[Start of Attachment]

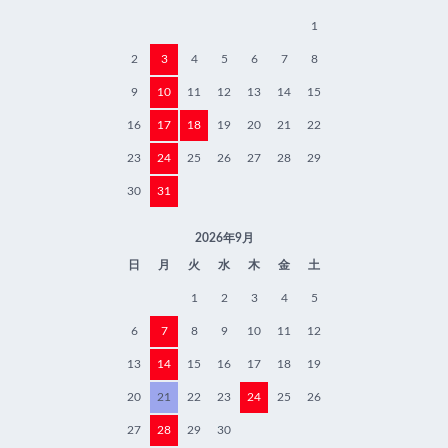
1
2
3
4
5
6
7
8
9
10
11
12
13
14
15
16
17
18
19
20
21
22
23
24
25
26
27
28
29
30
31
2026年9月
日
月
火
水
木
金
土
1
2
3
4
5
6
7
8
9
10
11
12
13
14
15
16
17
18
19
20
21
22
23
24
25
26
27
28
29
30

[End of Attachment]

__Goal of the exercise__. Your response must restate every record above exactly, with each picture omitted.

__Written answer__.
1
2
3
4
5
6
7
8
9
10
11
12
13
14
15
16
17
18
19
20
21
22
23
24
25
26
27
28
29
30
31
2026年9月
日
月
火
水
木
金
土
1
2
3
4
5
6
7
8
9
10
11
12
13
14
15
16
17
18
19
20
21
22
23
24
25
26
27
28
29
30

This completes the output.